Single column vector of random disturbances, that is, the residuals or innovations (ɛt), of an econometric model representing a mean-zero, discrete-time stochastic process. The innovations time series `U` is assumed to follow a GARCH(P,Q) process.

 Note:   The latest value of residuals is the last element of vector `U`.

`Kappa`

Scalar constant term [[KAPPA]] of the GARCH process.

`Alpha`

`P`-by-1 vector of coefficients, where `P` is the number of lags of the conditional variance included in the GARCH process. `Alpha` can be an empty matrix, in which case `P` is assumed 0; when` P = 0`, a GARCH(0,Q) process is actually an ARCH(Q) process.

`Beta`

`Q`-by-1 vector of coefficients, where `Q` is the number of lags of the squared innovations included in the GARCH process.

`NumPeriods`

Positive, scalar integer representing the forecast horizon of interest, expressed in periods compatible with the sampling frequency of the input innovations column vector `U`.

## Description

```[VarianceForecast, H] = ugarchpred(U, Kappa, Alpha, Beta, NumPeriods)``` forecasts the conditional variance of univariate GARCH(P,Q) processes.

`VarianceForecast` is a number of periods (`NUMPERIODS`-by-`1`) vector of the minimum mean-square error forecast of the conditional variance of the innovations time series vector `U` (that is, ɛt). The first element contains the 1-period-ahead forecast, the second element contains the 2-period-ahead forecast, and so on. Thus, if a forecast horizon greater than 1 is specified (`NUMPERIODS > 1`), the forecasts of all intermediate horizons are returned as well. In this case, the last element contains the variance forecast of the specified horizon, `NumPeriods` from the most recent observation in `U`.

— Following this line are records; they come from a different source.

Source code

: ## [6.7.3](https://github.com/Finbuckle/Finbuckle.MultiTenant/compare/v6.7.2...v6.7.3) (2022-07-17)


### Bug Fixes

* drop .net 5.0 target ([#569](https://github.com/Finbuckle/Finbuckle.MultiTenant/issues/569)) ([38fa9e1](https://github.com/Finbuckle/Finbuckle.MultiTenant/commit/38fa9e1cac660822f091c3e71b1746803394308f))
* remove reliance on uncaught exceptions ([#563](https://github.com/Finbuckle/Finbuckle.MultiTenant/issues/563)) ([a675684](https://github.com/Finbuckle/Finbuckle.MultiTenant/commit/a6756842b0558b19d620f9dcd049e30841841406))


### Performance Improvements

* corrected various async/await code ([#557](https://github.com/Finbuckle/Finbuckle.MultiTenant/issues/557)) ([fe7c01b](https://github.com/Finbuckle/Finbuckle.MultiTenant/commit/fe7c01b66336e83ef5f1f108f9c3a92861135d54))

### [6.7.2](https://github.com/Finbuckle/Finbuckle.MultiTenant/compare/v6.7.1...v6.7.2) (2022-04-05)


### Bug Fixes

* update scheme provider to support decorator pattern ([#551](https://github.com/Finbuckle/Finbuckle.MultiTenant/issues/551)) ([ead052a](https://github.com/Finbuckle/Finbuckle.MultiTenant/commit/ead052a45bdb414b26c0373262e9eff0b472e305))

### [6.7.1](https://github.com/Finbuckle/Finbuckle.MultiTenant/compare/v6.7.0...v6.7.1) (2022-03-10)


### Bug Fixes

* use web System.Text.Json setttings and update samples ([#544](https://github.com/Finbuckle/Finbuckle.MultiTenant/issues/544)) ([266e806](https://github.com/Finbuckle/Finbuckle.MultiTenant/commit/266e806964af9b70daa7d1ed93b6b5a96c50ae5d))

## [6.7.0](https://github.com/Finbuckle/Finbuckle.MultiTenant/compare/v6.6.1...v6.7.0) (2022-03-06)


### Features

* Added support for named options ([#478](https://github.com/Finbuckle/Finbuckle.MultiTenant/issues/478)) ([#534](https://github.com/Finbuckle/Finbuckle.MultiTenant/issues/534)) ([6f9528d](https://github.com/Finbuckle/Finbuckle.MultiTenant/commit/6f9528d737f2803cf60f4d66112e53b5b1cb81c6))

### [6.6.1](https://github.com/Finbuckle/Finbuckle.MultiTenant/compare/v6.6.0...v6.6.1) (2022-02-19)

`H` is a vector of the conditional variances (σt2) corresponding to the innovations vector `U`. It is inferred from the innovations `U`, and is a reconstruction of the "past" conditional variances, whereas the `VarianceForecast` output represents the projection of conditional variances into the "future." This sequence is based on setting pre-sample values of σt2 to the unconditional variance of the {ɛt} process. `H` is a single column vector of the same length as the input innovations vector `U`.

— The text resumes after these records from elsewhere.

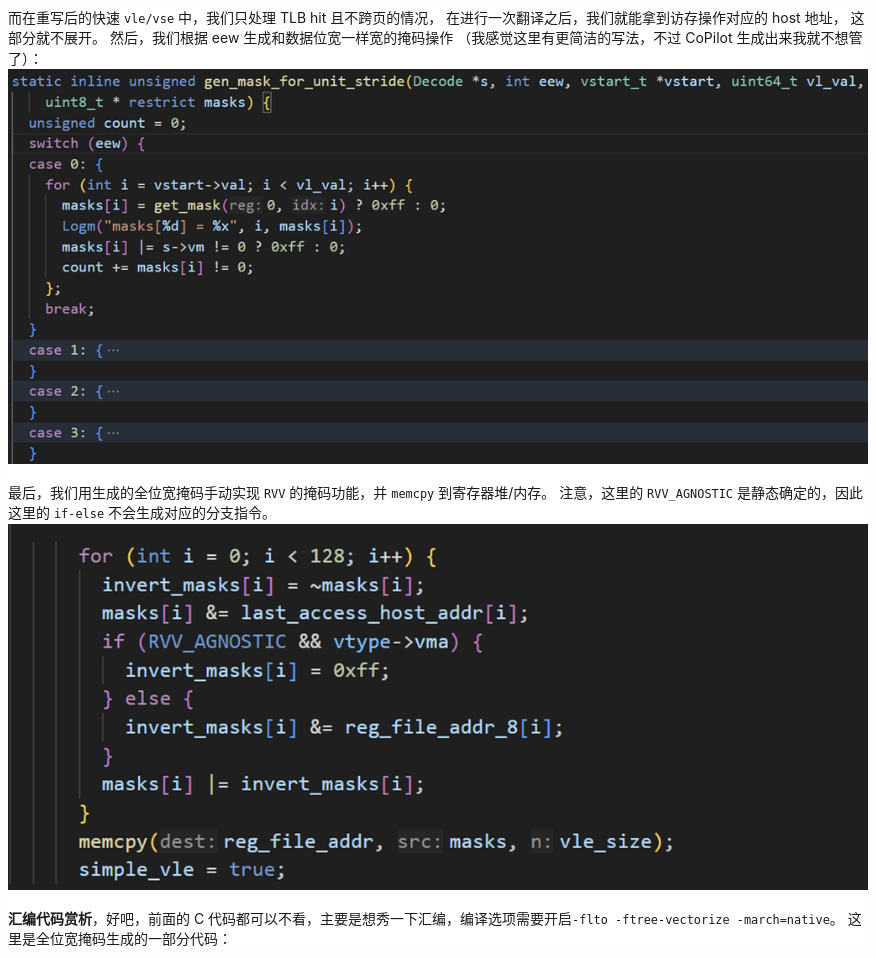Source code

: 而在重写后的快速 `vle/vse` 中，我们只处理 TLB hit 且不跨页的情况，
在进行一次翻译之后，我们就能拿到访存操作对应的 host 地址，
这部分就不展开。
然后，我们根据 eew 生成和数据位宽一样宽的掩码操作
（我感觉这里有更简洁的写法，不过 CoPilot 生成出来我就不想管了）：
![](fast-mask-gen.png)

最后，我们用生成的全位宽掩码手动实现 `RVV` 的掩码功能，并 `memcpy` 到寄存器堆/内存。
注意，这里的 `RVV_AGNOSTIC` 是静态确定的，因此这里的 `if-else` 不会生成对应的分支指令。
![](fast-masked-load.png)

**汇编代码赏析**，好吧，前面的 C 代码都可以不看，主要是想秀一下汇编，编译选项需要开启`-flto -ftree-vectorize -march=native`。
这里是全位宽掩码生成的一部分代码：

The time-conditional variance, ${\sigma }_{t}^{2}$, of a GARCH(P,Q) process is modeled as

${\sigma }_{t}^{2}=K+\sum _{i=1}^{P}{\alpha }_{i}{\sigma }_{t-i}^{2}+\sum _{j=1}^{Q}{\beta }_{j}{\epsilon }_{t-j}^{2},$

where α represents the argument `Alpha`, β represents `Beta`, and the GARCH(P,Q) coefficients {Κ, α, β} are subject to the following constraints.

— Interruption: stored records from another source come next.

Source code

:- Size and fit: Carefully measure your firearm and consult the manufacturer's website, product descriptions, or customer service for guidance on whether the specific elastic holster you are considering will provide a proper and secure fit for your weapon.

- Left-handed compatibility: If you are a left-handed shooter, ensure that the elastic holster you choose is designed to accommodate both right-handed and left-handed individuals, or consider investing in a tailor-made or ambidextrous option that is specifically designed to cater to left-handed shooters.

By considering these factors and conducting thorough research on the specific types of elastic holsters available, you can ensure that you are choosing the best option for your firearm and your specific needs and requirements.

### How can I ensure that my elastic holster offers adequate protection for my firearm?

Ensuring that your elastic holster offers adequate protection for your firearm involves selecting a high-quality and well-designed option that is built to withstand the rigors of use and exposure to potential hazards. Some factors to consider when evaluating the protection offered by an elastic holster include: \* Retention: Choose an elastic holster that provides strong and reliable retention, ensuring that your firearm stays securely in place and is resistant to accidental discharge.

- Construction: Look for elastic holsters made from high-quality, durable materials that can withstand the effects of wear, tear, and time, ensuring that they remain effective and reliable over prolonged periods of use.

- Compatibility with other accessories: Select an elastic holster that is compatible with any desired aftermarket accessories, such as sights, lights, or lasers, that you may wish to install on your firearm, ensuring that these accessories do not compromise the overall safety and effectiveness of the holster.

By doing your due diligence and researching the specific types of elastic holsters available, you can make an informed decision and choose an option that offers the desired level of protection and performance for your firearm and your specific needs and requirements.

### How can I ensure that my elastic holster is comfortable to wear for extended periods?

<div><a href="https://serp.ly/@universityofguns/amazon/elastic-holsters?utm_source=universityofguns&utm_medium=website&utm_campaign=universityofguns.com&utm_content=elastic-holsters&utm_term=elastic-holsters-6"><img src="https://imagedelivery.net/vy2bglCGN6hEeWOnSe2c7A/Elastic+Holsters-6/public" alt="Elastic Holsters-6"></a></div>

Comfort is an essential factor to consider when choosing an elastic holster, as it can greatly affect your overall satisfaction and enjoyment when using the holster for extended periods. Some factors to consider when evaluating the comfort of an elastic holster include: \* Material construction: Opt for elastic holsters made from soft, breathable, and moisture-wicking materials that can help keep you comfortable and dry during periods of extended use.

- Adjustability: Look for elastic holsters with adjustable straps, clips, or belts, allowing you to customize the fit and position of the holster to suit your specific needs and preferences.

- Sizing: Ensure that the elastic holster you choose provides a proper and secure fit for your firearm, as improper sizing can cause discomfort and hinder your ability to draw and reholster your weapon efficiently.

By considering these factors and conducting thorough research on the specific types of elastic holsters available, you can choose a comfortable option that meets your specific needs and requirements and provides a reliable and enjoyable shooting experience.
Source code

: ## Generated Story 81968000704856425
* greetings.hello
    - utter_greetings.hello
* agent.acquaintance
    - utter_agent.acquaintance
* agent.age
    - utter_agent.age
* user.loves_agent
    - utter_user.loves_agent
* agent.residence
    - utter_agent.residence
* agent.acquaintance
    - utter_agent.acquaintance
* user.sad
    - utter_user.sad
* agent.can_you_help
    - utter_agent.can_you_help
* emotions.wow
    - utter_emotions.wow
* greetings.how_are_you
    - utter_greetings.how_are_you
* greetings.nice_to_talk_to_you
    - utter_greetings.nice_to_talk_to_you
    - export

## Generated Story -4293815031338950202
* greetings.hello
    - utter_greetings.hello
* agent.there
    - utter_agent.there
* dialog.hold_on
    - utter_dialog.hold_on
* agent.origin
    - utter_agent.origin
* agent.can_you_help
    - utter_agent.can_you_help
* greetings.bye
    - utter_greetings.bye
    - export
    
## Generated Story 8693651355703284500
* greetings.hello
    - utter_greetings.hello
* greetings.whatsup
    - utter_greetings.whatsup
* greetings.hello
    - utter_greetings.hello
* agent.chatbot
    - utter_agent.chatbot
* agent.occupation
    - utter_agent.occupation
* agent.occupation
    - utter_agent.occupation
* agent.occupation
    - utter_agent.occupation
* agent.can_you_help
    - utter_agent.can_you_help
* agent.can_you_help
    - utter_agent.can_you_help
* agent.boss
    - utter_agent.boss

$\begin{array}{l}\sum _{i=1}^{P}{\alpha }_{i}+\sum _{j=1}^{Q}{\beta }_{j}<1\\ K>0\\ \begin{array}{cc}{\alpha }_{i}\ge 0& i=1,2,\dots ,P\\ {\beta }_{j}\ge 0& j=1,2,\dots ,Q.\end{array}\end{array}$

Note that `U` is a vector of residuals or innovations (ɛt) of an econometric model, representing a mean-zero, discrete-time stochastic process.

Although ${\sigma }_{t}^{2}$ is generated using the equation above, ɛt and ${\sigma }_{t}^{2}$ are related as

${\epsilon }_{t}={\sigma }_{t}{\upsilon }_{t},$

where $\left\{{\upsilon }_{t}\right\}$ is an independent, identically distributed (iid) sequence ~ N(0,1).

 Note   The Econometrics Toolbox™ software provides a comprehensive and integrated computing environment for the analysis of volatility in time series. For information, see the Econometrics Toolbox documentation or the financial products Web page at `http://www.mathworks.com/products/finprod/`.

## Examples

See `ugarchsim` for an example of forecasting the conditional variance of a univariate GARCH(P,Q) process.